Crónica desde dentro

07/12/2017 12:46 Richard López Castellanos richard@cmdx.icrt.cu 122
Votos: (4)
Cura en el Hospital General Docente de Guantánamo Foto: Richard López Castellanos
Cura en el Hospital General Docente de Guantánamo Foto: Richard López Castellanos

Yo nunca hubiera sido médico. Lo confirmé en una sala de angiología del hospital que acabo de abandonar después de casi un mes cerca de mi padre.

Él ingresó en Guantánamo a 16 días de padecer una linfagitis con flebitis en una pierna. Ya la coloración cutánea y dos úlceras encima de los tobillos asustaban a cualquiera, y la familia rogaba porque la preocupación no pasara de esperar un cambio a favor.

Para ambos debió ser un shock convivir junto a pacientes con brazos, piernas y pies mutilados, fuese en recuperación o a la expectativa de un diagnóstico que casi siempre se tradujo en ir al salón de cirugía y regresar a la cama de convaleciente con una parte menos del cuerpo.
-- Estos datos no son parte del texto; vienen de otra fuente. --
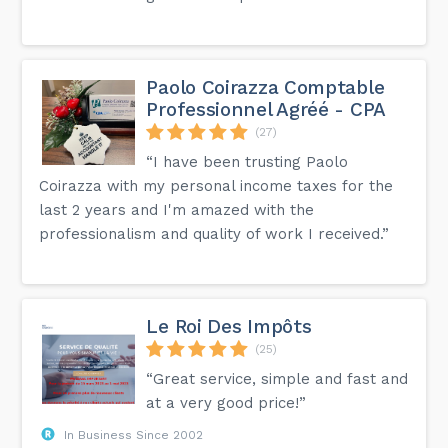
Paolo Coirazza Comptable
Professionnel Agréé - CPA
(27)
“I have been trusting Paolo
Coirazza with my personal income taxes for the
last 2 years and I'm amazed with the
professionalism and quality of work I received.”
Le Roi Des Impôts
(25)
“Great service, simple and fast and
at a very good price!”
In Business Since 2002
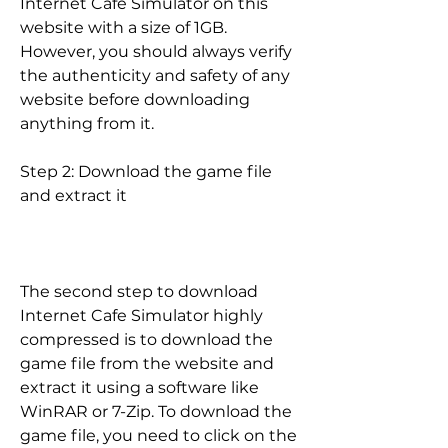
Internet Cafe Simulator on this 
website with a size of 1GB. 
However, you should always verify 
the authenticity and safety of any 
website before downloading 
anything from it.
Step 2: Download the game file 
and extract it
The second step to download 
Internet Cafe Simulator highly 
compressed is to download the 
game file from the website and 
extract it using a software like 
WinRAR or 7-Zip. To download the 
game file, you need to click on the 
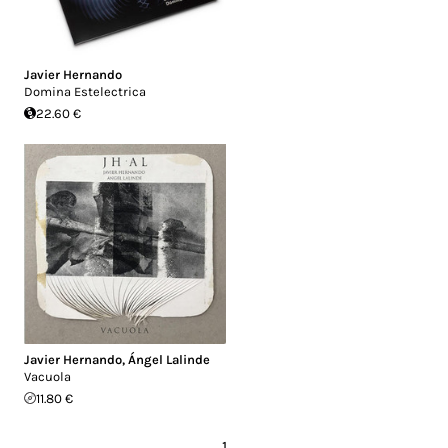
Javier Hernando
Domina Estelectrica
22.60 €
Javier Hernando
,
Ángel Lalinde
Vacuola
11.80 €
1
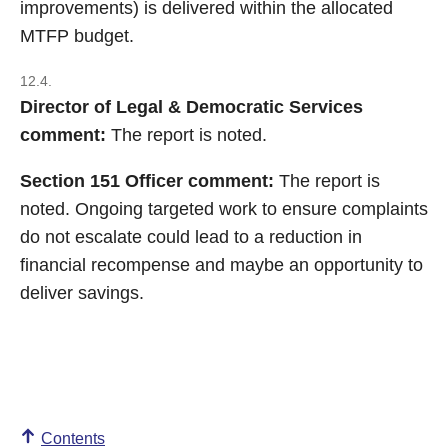
improvements) is delivered within the allocated
MTFP budget.
12.4.
Director of Legal & Democratic Services
comment:
The report is noted.
Section 151 Officer comment:
The report is
noted. Ongoing targeted work to ensure complaints
do not escalate could lead to a reduction in
financial recompense and maybe an opportunity to
deliver savings.
Contents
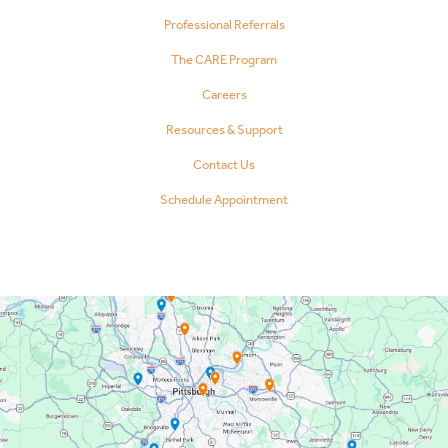
Professional Referrals
The CARE Program
Careers
Resources & Support
Contact Us
Schedule Appointment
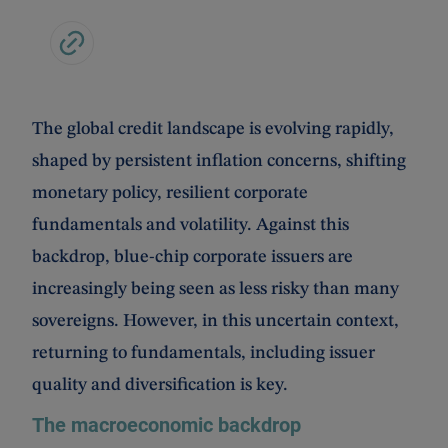
The global credit landscape is evolving rapidly,
shaped by persistent inflation concerns, shifting
monetary policy, resilient corporate
fundamentals and volatility. Against this
backdrop, blue-chip corporate issuers are
increasingly being seen as less risky than many
sovereigns. However, in this uncertain context,
returning to fundamentals, including issuer
quality and diversification is key.
The macroeconomic backdrop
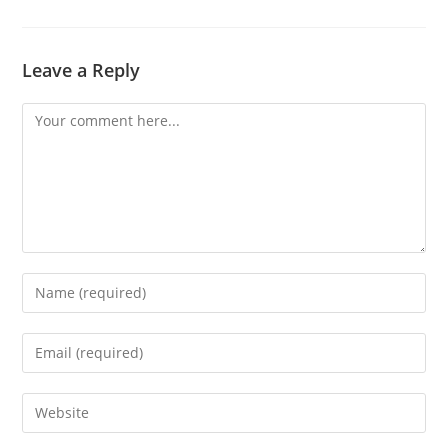
Leave a Reply
Comment
Enter
your
name
Enter
or
your
username
email
Enter
to
address
your
comment
to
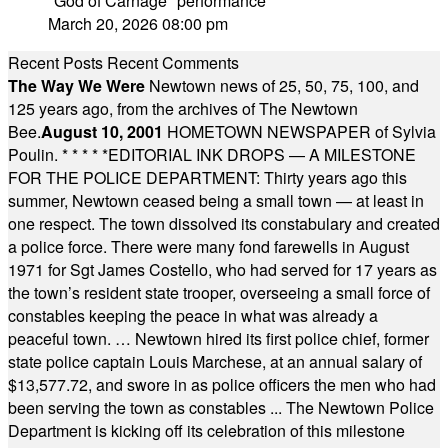
"God of Carnage" performance
March 20, 2026 08:00 pm
Recent Posts
Recent Comments
The Way We Were
Newtown news of 25, 50, 75, 100, and
125 years ago, from the archives of The Newtown
Bee.
August 10, 2001
HOMETOWN NEWSPAPER of Sylvia
Poulin.
* * * * *
EDITORIAL INK DROPS — A MILESTONE
FOR THE POLICE DEPARTMENT: Thirty years ago this
summer, Newtown ceased being a small town — at least in
one respect. The town dissolved its constabulary and created
a police force. There were many fond farewells in August
1971 for Sgt James Costello, who had served for 17 years as
the town’s resident state trooper, overseeing a small force of
constables keeping the peace in what was already a
peaceful town. … Newtown hired its first police chief, former
state police captain Louis Marchese, at an annual salary of
$13,577.72, and swore in as police officers the men who had
been serving the town as constables ... The Newtown Police
Department is kicking off its celebration of this milestone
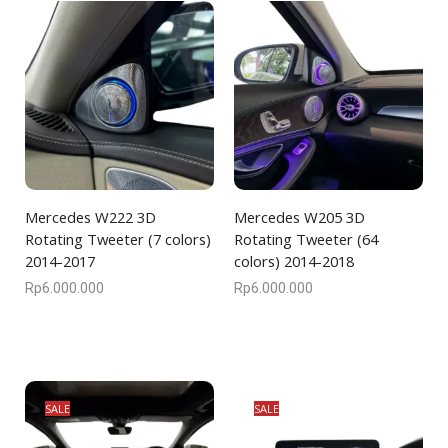
Mercedes W222 3D
Mercedes W205 3D
Rotating Tweeter (7 colors)
Rotating Tweeter (64
2014-2017
colors) 2014-2018
Rp
6.000.000
Rp
6.000.000
SALE
SALE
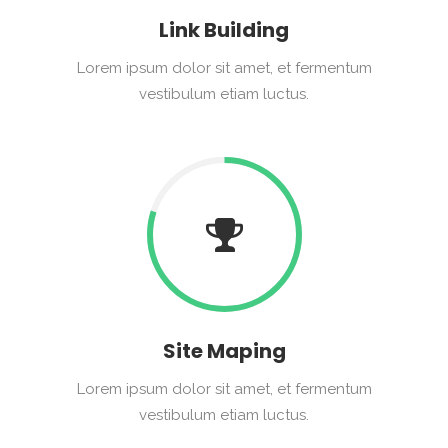
Link Building
Lorem ipsum dolor sit amet, et fermentum
vestibulum etiam luctus.
Site Maping
Lorem ipsum dolor sit amet, et fermentum
vestibulum etiam luctus.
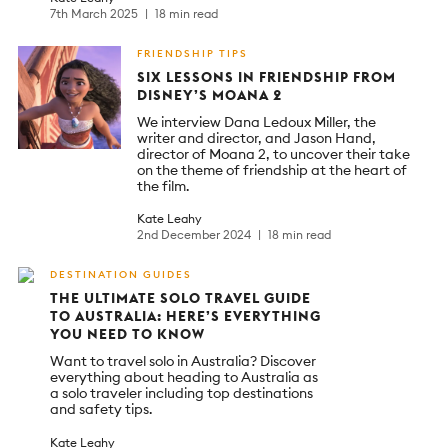
7th March 2025
18 min read
FRIENDSHIP TIPS
SIX LESSONS IN FRIENDSHIP FROM
DISNEY’S MOANA 2
We interview Dana Ledoux Miller, the
writer and director, and Jason Hand,
director of Moana 2, to uncover their take
on the theme of friendship at the heart of
the film.
Kate Leahy
2nd December 2024
18 min read
DESTINATION GUIDES
THE ULTIMATE SOLO TRAVEL GUIDE
TO AUSTRALIA: HERE’S EVERYTHING
YOU NEED TO KNOW
Want to travel solo in Australia? Discover
everything about heading to Australia as
a solo traveler including top destinations
and safety tips.
Kate Leahy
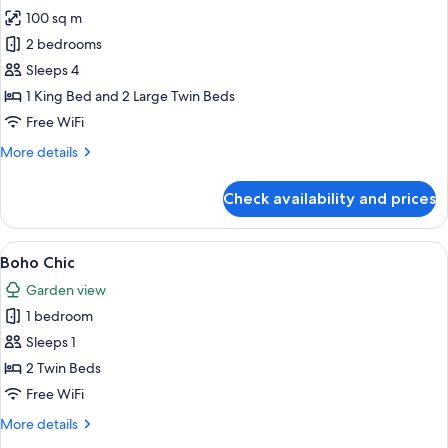
100 sq m
for
Ambassador
2 bedrooms
Suite,
Sleeps 4
2
1 King Bed and 2 Large Twin Beds
Bedrooms,
Free WiFi
Non
More
More details
Smoking,
details
Beach
for
Check availability and prices
View
Ambassador
Suite,
2
View
A hotel room with two beds, a TV, a w
2
Bedrooms,
Boho Chic
all
Non
Garden view
Smoking,
photos
Beach
1 bedroom
for
View
Boho
Sleeps 1
Chic
2 Twin Beds
Free WiFi
More
More details
details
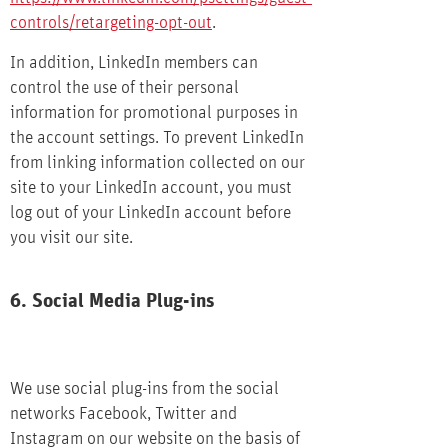
controls/retargeting-opt-out
.
In addition, LinkedIn members can
control the use of their personal
information for promotional purposes in
the account settings. To prevent LinkedIn
from linking information collected on our
site to your LinkedIn account, you must
log out of your LinkedIn account before
you visit our site.
6. Social Media Plug-ins
We use social plug-ins from the social
networks Facebook, Twitter and
Instagram on our website on the basis of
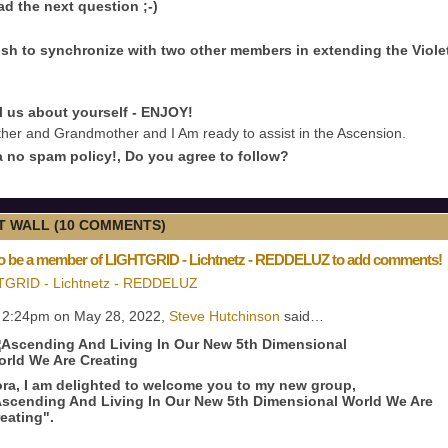
ad the next question ;-)
sh to synchronize with two other members in extending the Viole
ll us about yourself - ENJOY!
her and Grandmother and I Am ready to assist in the Ascension.
 no spam policy!, Do you agree to follow?
 WALL (10 COMMENTS)
o be a member of LIGHTGRID - Lichtnetz - REDDELUZ to add comments!
TGRID - Lichtnetz - REDDELUZ
 2:24pm on May 28, 2022,
Steve Hutchinson
said…
ra, I am delighted to welcome you to my new group,
scending And Living In Our New 5th Dimensional World We Are
eating".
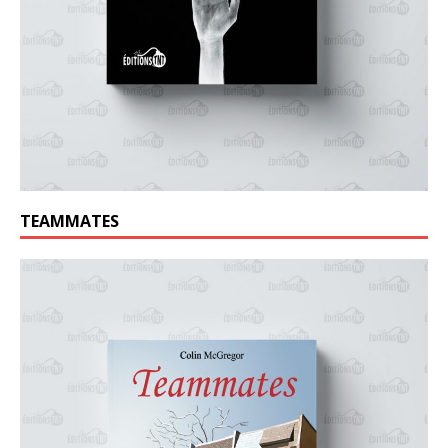
TEAMMATES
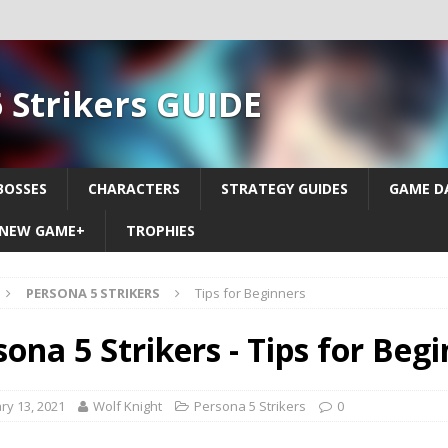
 Strikers GUIDE
BOSSES
CHARACTERS
STRATEGY GUIDES
GAME D
NEW GAME+
TROPHIES
PERSONA 5 STRIKERS
Tips for Beginners
sona 5 Strikers - Tips for Beg
ry 13, 2021
Wolf Knight
Persona 5 Strikers
0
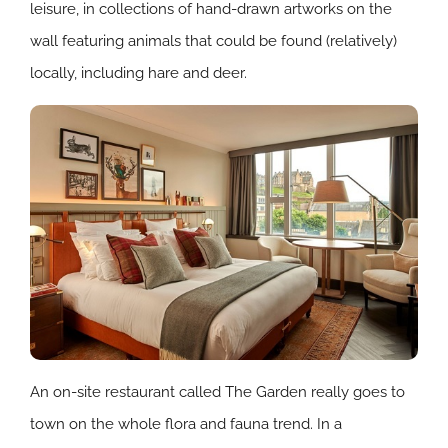
leisure, in collections of hand-drawn artworks on the
wall featuring animals that could be found (relatively)
locally, including hare and deer.
An on-site restaurant called The Garden really goes to
town on the whole flora and fauna trend. In a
La estancia de mi papá requirió en dos semanas de un rosario de inyecciones que incluía tres diarias alrededor del ombligo, otras tantas en el brazo, tabletas y unas curas que soportaba con los ojos cerrados, el rostro fruncido, quejidos encubiertos, mordiendo una pequeña toalla para no delatar al dolor.

Lo impactante en él fue saberse diabético, conocer la insulina. Lo nuevo en mí fue sufrir en paralelo las curaciones y sentir que la regeneración paulatina del tejido en las úlceras disminuía mi temor y me oxigenaba la vida.

En otra quincena se redujo el tormento. En contraste, vi enfrente el declive de un cadáver viviente, un paciente con salud agravada en fechas sucesivas por problemas circulatorios y que anunciaba en los ojos su propia muerte.

Lo demás con mi padre era rutina: asistencia constante, compañía alternada, noches de mal sueño, viajes constantes para llevarle desayuno y comida de casa. A distancia hubo oraciones, respaldo monetario y de medicamentos, fe, mucha fe, y otra vez fe.

Bastaba para esperanzarme, pensar que el enfermo volvería a caminar por sí mismo y comprobar que la Medicina en mí solo podría asociarse con la curiosidad, el respeto o el desencanto por los que reparan la existencia en horas de reclamo.

Hoy mi padre recobra fuerzas, progresa. Lo observo, relaciono profesiones, y si de médico creo tener lo humano que debiera poseer todo galeno, de periodista sigo haciendo por entender mejor las cosas, incluso desde el laberinto emocional de una crónica.